The Pew Research Centre conducted an interesting survey on representative sample of more than 1,300 American “nones” asking them why they choose not to identify with a religion. The reason for such research lies in the fact that religiously unaffiliated people have been growing as a share of all Americans for some time.
The majority of religiously unaffiliated Americans (six-of-ten) say the questioning of religious teachings is a very important reason for their lack of affiliation. The second-most common reason is opposition to the positions taken by churches on social and political issues, cited by 49% of respondents. When we look at the atheists as a special group within the unaffiliated we can see that the most important reason for their lack of affiliation is that they don’t believe in God (89%).

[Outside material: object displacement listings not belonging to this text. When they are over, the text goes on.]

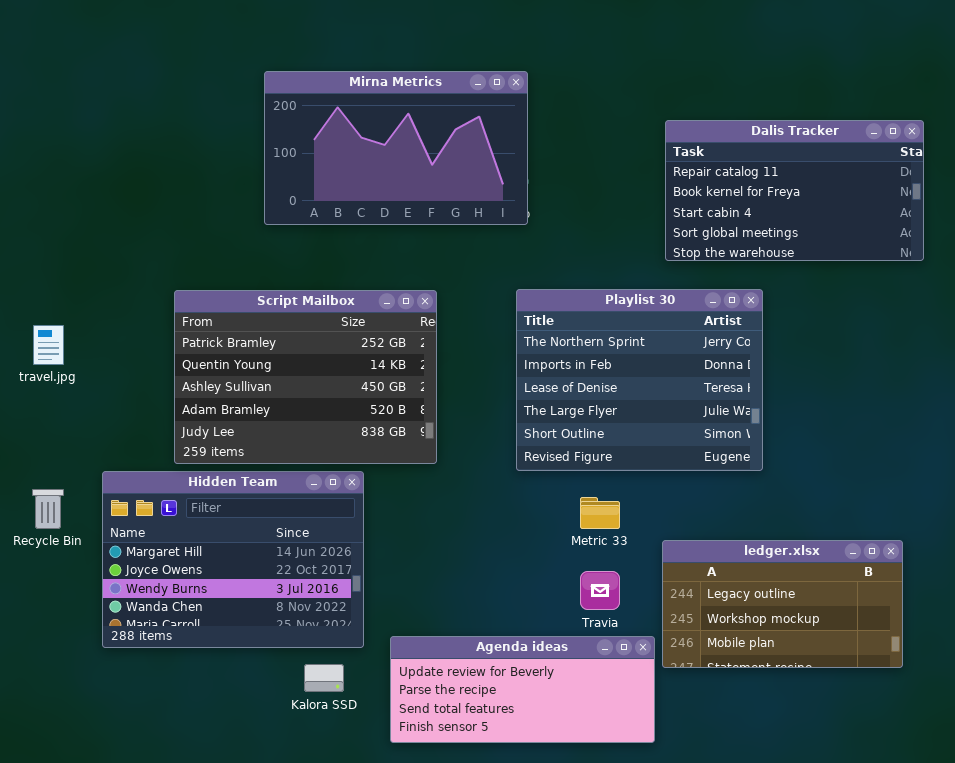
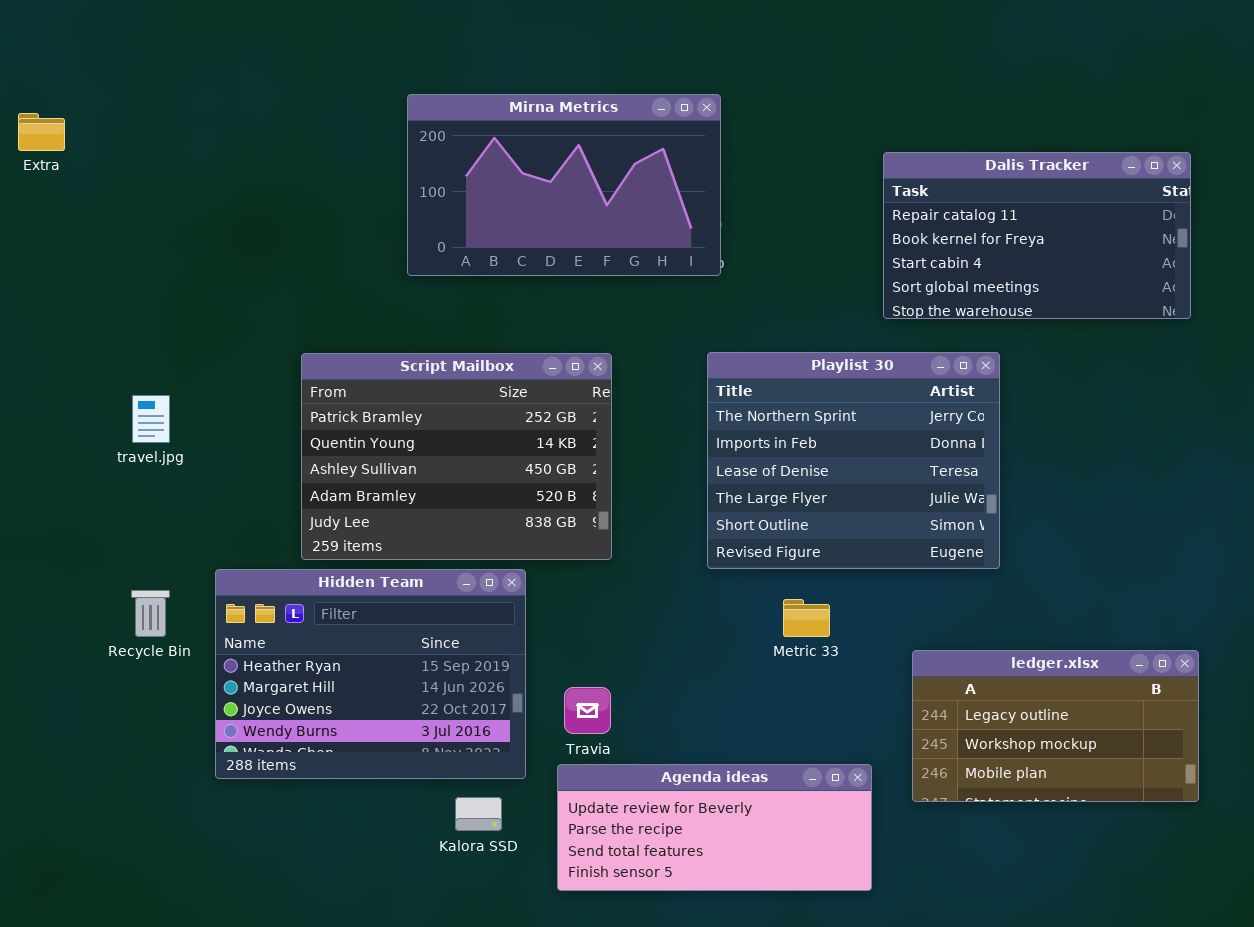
Hidden Team: [102,471,364,648] -> [215,569,526,779], scrolled up 1 row
ledger.xlsx: [662,540,903,668] -> [912,650,1199,802], moved
Travia: [580,571,620,610] -> [564,687,611,734], moved

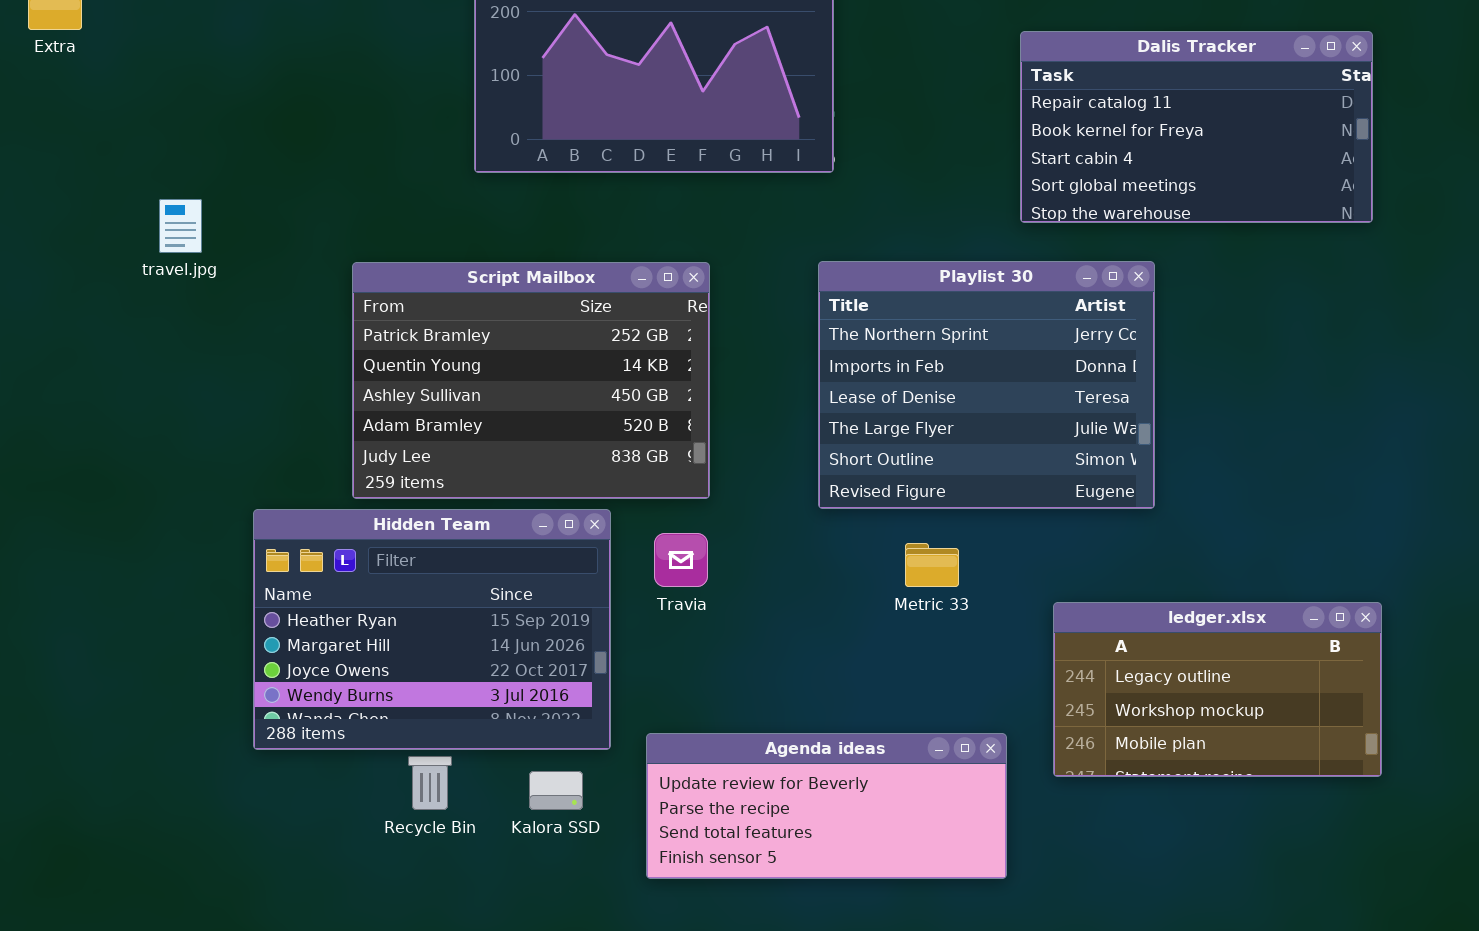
travel.jpg: [132,395,170,443] -> [159,199,202,253], moved
Recycle Bin: [131,590,170,637] -> [408,756,452,810], moved
Travia: [564,687,611,734] -> [654,533,708,587], moved

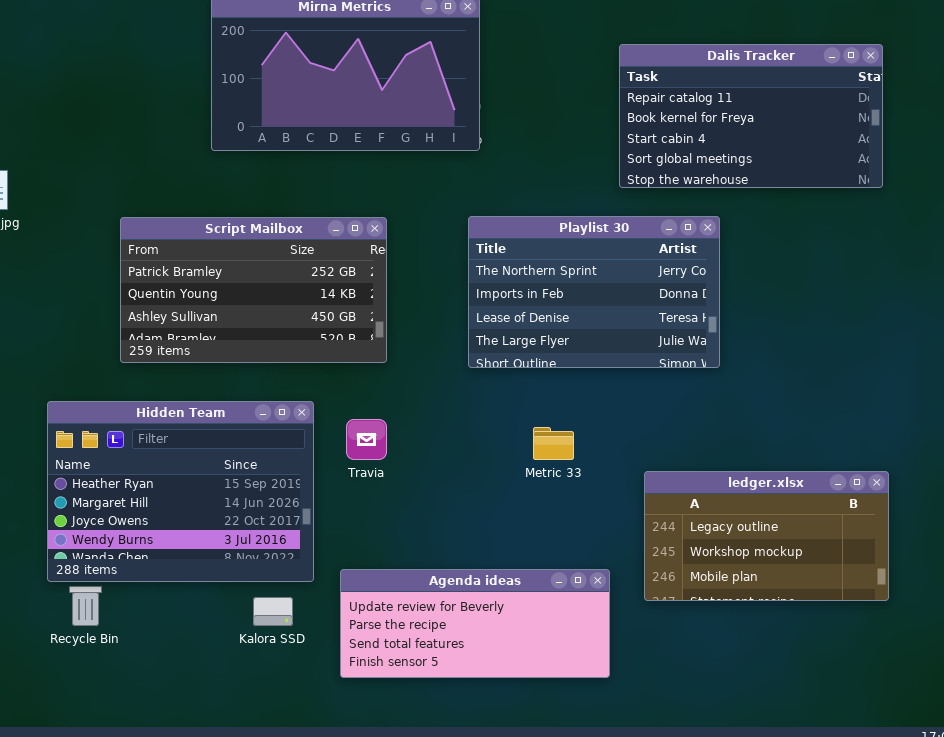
Playlist 30: [818,261,1155,509] -> [468,216,720,368], resized
Script Mailbox: [352,262,710,499] -> [120,217,387,363], resized
Recycle Bin: [408,756,452,810] -> [69,586,102,626], moved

Other important reasons are – ‘I don’t like religious organizations,’ ‘Religion is irrelevant to me’ and the last but not the least is ‘I don’t like religious leaders.’ Atheists also are more likely than other “nones” to say religion is simply “irrelevant” to them (63% of atheists vs. 40% of agnostics and 26% of adults with no particular religion.)
On the other side, people who are religiously unaffiliated (without calling themselves atheists or agnostics) make the largest subgroup among the “nones.” They “question a lot of religious teachings” (51%), “don’t like the positions churches take on social/political issues” (47%), and don’t like religious organizations (34%).
We can see that most people who don’t belong to any particular religion are more influenced by the failures of the religious than atheists’ arguments against God’s existence. Obviously, church leaders, their failure to live the way they preach and their mistakes, discourage people from religion. Also, the views of the church that are often anti-LGBTQ, anti-women, anti-science, make people question religious teachings they previously believed in.
Pew Research Center also asked religiously unaffiliated which of the six potential statements is the single most important reason they are unaffiliated. There are major differences among the three unaffiliated subgroups on this question as well. Three-quarters of atheists say the most important reason they are atheist is that they don’t believe in God. Far fewer agnostics (17%) and people in the “nothing in particular” group (8%) say this.
Among people who identify as “nothing in particular”, a quarter say the most important reason is that they question a lot of religious teachings, 21% say they dislike the positions churches take on social and political issues, and 28% say none of the reasons offered are very important.